_Directions_
Collect each line of the records that contains the string "Sparta", treating uppercase and lowercase letters as different.

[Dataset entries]
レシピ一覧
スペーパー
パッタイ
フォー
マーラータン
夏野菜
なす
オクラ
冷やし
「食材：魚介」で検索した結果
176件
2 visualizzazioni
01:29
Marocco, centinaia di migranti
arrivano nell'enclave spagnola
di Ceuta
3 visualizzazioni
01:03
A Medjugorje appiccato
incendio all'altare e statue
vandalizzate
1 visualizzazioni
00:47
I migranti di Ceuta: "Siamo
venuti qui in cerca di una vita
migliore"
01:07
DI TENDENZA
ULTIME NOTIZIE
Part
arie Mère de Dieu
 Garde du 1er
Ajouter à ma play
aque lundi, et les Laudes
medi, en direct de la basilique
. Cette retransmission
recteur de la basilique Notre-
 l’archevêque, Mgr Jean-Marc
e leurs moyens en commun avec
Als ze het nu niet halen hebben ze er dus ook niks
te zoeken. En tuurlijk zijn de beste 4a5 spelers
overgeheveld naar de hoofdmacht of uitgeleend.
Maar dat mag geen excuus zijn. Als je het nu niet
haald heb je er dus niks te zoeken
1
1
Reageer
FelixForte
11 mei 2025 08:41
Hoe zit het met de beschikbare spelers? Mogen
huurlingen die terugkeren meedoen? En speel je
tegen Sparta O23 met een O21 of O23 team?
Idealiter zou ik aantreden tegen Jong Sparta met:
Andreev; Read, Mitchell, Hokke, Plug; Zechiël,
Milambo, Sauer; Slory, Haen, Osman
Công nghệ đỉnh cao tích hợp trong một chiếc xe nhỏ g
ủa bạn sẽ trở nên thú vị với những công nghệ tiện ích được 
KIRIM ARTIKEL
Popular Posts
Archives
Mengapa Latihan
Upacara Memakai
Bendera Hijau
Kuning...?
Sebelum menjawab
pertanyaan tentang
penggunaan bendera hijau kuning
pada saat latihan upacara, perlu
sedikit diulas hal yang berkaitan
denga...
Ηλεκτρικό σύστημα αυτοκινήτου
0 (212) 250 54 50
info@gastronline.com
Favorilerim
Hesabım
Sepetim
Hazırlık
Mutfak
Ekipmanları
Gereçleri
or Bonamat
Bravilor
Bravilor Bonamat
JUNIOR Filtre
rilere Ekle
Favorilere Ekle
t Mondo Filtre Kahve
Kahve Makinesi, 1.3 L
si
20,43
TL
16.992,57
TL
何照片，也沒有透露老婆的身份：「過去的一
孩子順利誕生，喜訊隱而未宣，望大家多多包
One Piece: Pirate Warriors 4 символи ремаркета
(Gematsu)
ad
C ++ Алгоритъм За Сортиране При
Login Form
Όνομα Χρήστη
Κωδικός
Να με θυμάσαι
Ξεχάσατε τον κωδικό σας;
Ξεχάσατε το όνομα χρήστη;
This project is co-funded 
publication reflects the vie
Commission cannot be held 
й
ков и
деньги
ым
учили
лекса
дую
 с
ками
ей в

_Result_
tegen Sparta O23 met een O21 of O23 team?
Idealiter zou ik aantreden tegen Jong Sparta met:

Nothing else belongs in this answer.